§ YOUR GOAL
Go line by line through the entries below and count those containing the string "they"; give only the count.

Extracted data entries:
________________

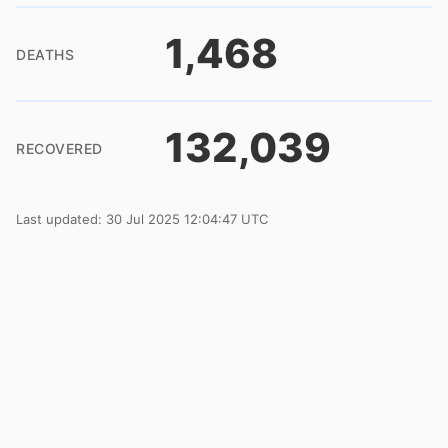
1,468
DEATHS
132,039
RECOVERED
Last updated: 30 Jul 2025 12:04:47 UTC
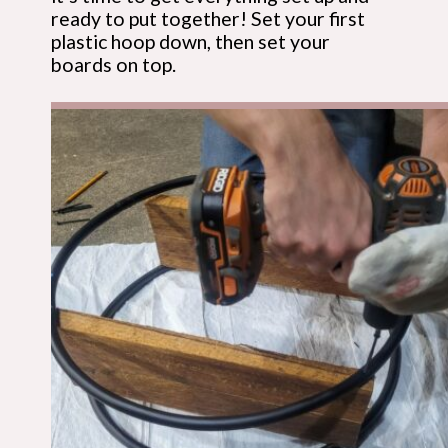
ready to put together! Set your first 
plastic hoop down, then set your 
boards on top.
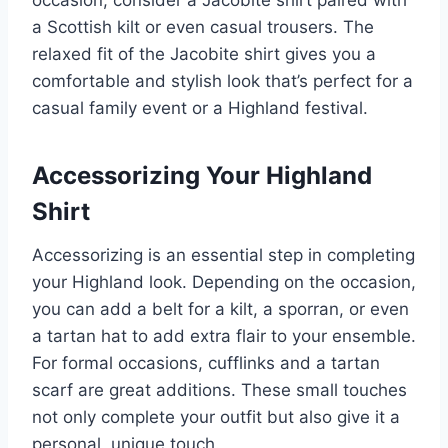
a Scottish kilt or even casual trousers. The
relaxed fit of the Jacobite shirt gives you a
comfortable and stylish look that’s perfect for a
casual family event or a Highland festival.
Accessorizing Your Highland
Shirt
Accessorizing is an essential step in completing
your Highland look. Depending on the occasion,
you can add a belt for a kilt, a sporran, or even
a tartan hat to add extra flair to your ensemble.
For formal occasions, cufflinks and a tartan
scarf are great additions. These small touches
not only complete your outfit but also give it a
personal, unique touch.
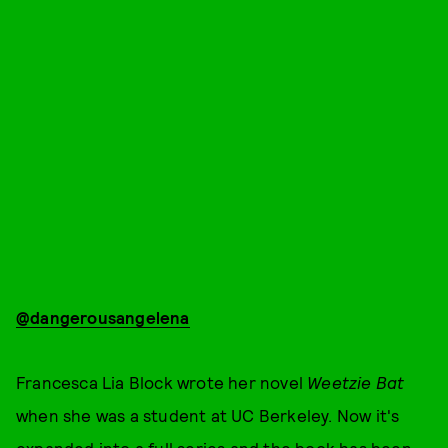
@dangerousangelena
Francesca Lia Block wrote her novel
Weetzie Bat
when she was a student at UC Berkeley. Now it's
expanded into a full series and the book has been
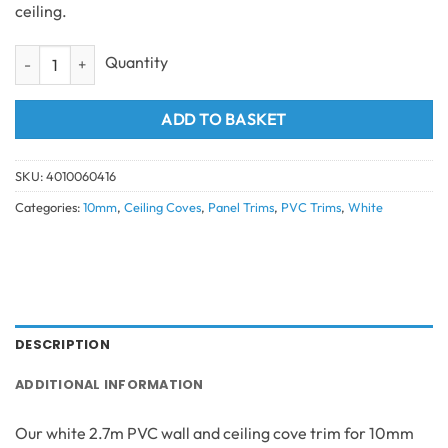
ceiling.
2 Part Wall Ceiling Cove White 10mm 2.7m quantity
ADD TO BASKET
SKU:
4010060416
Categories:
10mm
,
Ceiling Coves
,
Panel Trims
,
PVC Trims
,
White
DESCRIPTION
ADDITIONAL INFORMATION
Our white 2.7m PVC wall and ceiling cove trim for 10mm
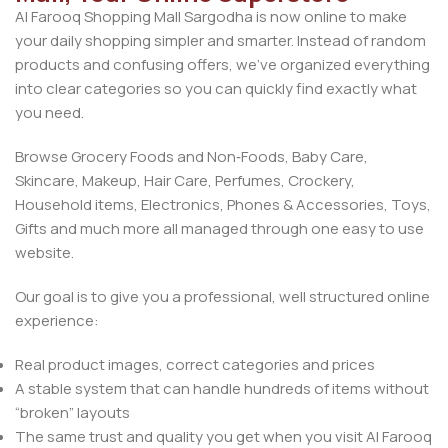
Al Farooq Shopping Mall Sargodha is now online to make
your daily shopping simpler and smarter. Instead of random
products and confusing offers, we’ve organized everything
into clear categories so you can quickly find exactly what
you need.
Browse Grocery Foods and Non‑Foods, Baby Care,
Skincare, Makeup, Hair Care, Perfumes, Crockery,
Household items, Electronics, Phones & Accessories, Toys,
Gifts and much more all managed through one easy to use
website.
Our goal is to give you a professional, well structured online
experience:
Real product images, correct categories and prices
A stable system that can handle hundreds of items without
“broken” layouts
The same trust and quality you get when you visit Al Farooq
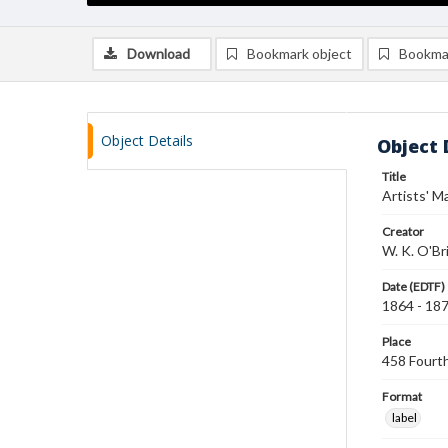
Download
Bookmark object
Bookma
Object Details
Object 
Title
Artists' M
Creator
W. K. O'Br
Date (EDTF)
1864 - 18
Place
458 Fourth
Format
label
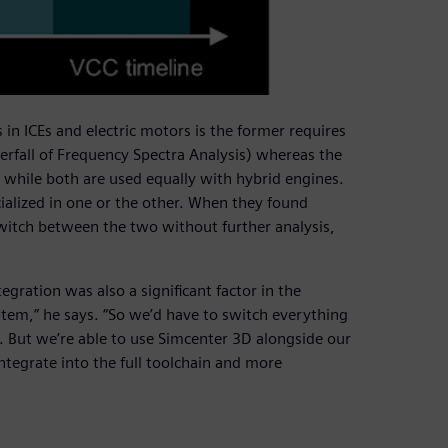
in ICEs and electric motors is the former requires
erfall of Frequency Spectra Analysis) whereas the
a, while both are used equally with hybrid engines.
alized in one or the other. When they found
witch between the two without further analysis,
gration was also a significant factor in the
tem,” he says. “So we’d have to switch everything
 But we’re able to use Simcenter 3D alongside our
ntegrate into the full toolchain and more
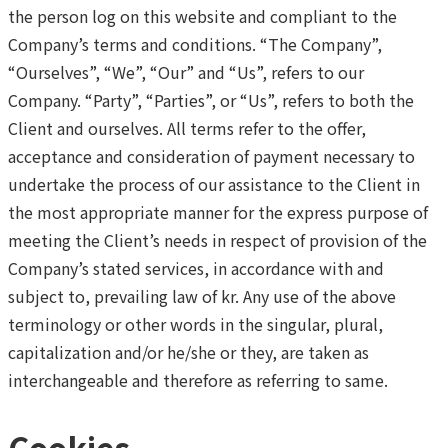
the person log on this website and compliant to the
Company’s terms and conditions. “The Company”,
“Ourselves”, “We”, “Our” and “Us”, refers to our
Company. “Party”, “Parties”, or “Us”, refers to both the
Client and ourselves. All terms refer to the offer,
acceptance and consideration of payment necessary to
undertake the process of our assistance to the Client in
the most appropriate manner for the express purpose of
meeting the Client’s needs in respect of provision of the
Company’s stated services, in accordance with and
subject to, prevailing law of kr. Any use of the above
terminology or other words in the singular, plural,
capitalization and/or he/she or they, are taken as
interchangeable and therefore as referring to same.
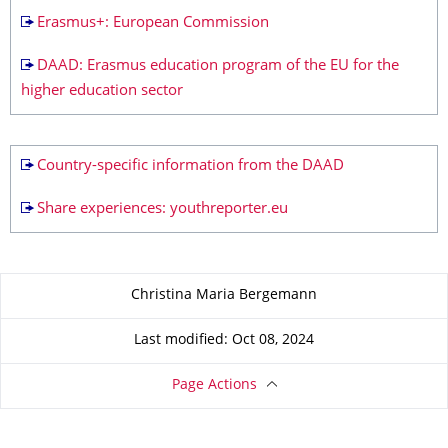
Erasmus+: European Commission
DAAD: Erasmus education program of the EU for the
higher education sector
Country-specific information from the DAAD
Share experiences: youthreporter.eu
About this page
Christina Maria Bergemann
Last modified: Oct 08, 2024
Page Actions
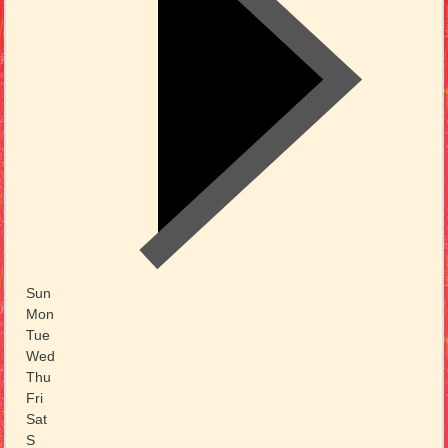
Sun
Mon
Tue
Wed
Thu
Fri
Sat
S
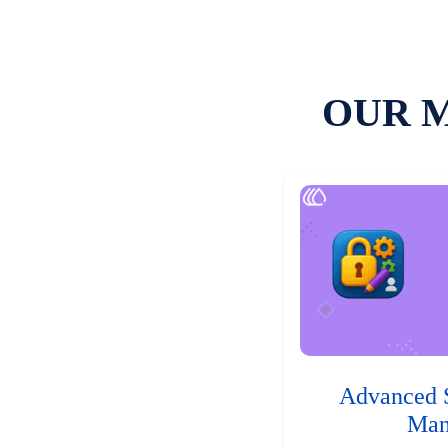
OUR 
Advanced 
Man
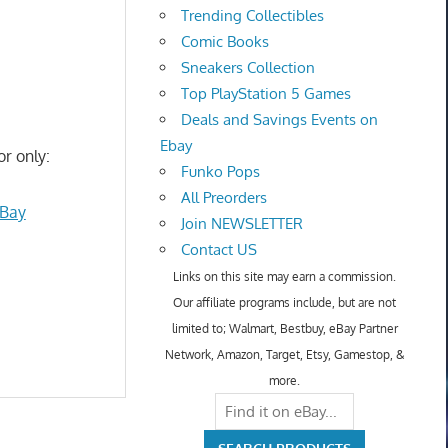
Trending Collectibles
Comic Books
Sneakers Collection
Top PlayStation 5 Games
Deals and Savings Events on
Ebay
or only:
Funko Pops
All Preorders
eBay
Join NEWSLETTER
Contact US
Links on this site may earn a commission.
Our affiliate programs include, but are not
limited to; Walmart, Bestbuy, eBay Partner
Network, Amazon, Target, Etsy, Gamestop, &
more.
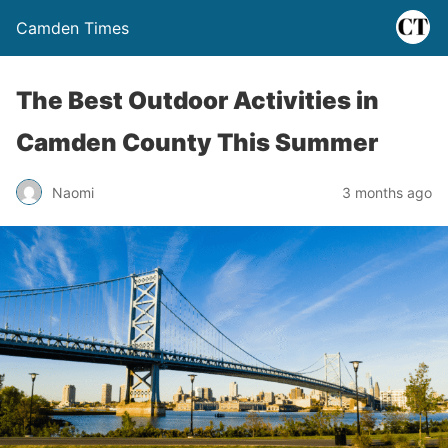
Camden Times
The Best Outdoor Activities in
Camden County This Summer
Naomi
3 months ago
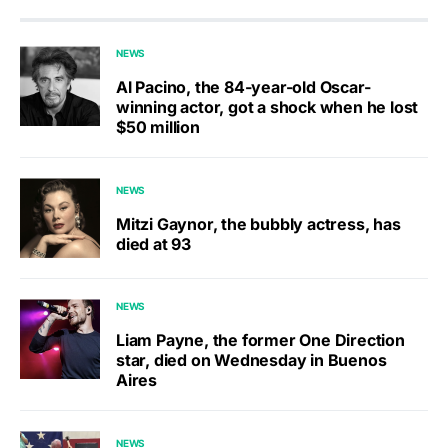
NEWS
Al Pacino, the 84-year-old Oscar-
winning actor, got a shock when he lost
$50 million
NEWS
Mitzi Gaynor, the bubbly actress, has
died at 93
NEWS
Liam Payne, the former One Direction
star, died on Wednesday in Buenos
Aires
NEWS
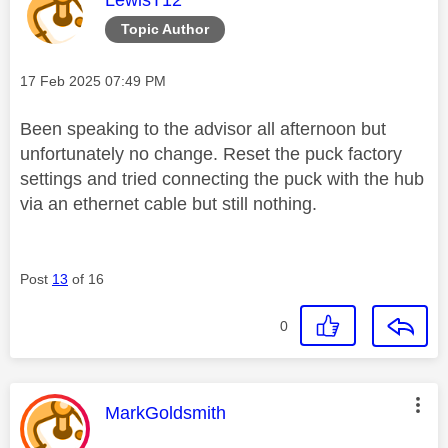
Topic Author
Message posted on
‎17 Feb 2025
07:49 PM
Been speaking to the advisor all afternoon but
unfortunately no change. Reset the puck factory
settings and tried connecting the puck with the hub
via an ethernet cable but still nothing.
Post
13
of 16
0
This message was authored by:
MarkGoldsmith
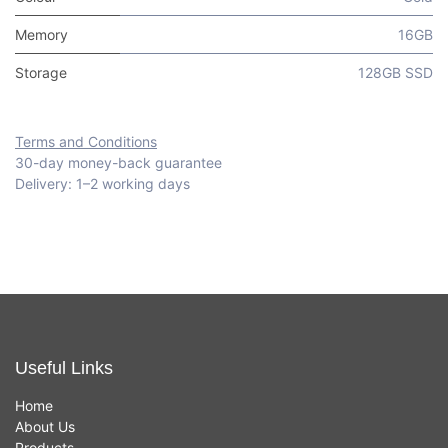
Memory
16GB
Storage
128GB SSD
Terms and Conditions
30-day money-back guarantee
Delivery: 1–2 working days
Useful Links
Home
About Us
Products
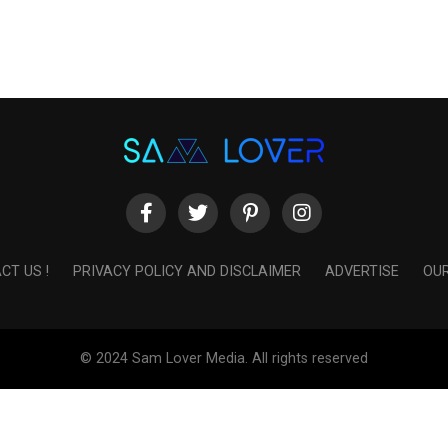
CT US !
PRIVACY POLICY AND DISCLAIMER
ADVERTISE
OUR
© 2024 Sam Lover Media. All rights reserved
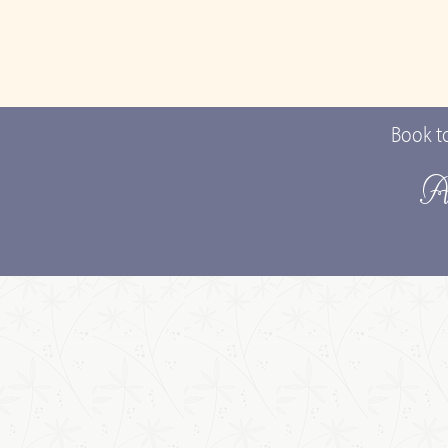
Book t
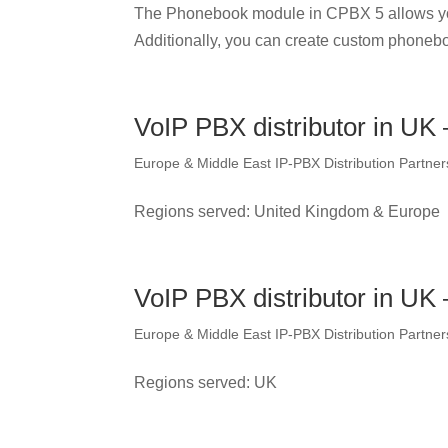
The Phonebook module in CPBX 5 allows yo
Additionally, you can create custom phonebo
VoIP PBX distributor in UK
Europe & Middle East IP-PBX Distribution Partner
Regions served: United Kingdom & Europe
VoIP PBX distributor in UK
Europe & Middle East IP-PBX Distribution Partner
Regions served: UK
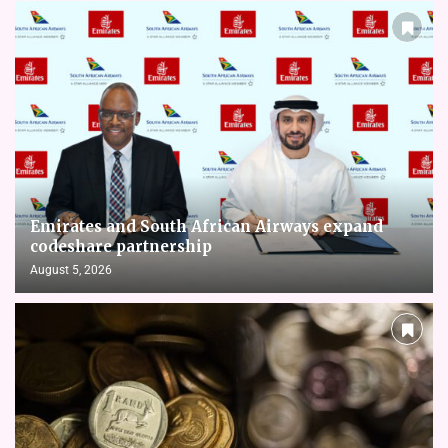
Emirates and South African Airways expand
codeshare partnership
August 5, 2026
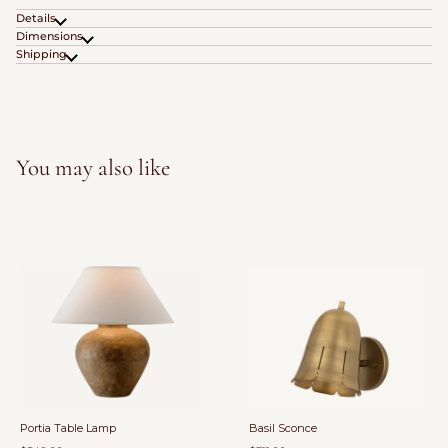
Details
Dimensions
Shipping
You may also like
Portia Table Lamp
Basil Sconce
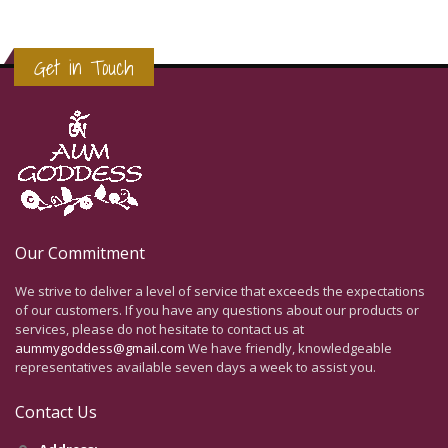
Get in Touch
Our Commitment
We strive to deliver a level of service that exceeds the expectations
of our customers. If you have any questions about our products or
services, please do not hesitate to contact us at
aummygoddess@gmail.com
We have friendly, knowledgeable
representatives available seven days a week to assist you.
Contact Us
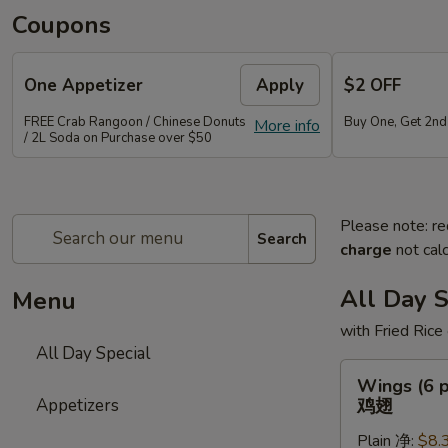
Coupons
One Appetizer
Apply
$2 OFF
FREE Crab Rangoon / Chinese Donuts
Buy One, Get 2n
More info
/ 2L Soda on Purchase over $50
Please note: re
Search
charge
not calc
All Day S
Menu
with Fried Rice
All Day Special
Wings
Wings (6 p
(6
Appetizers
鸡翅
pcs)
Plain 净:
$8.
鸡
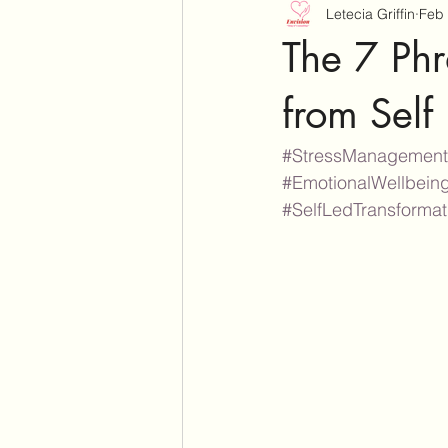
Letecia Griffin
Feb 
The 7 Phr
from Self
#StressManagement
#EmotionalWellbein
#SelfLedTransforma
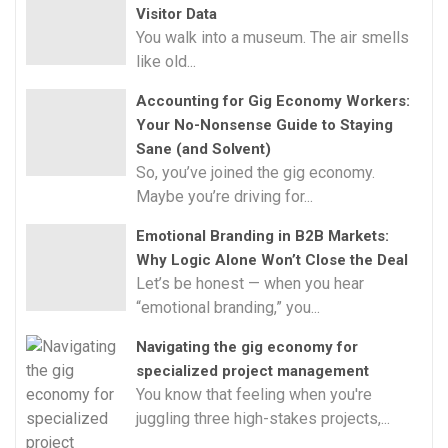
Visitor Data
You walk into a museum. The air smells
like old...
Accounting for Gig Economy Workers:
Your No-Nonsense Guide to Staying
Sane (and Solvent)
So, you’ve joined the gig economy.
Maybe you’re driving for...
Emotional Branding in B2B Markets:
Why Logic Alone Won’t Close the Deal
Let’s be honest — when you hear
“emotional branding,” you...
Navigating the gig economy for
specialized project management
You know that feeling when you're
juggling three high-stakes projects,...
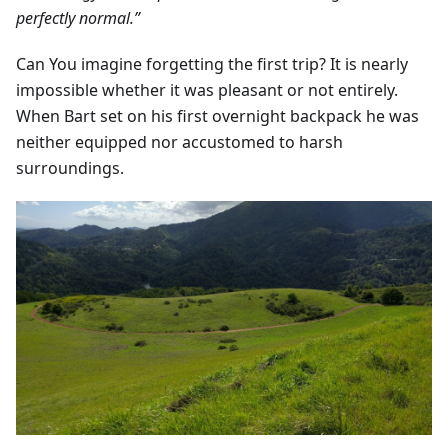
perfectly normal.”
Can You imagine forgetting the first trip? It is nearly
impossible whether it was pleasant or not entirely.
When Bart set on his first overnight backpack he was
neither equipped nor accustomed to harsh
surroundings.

________________

§ WRITTEN RESPONSE
2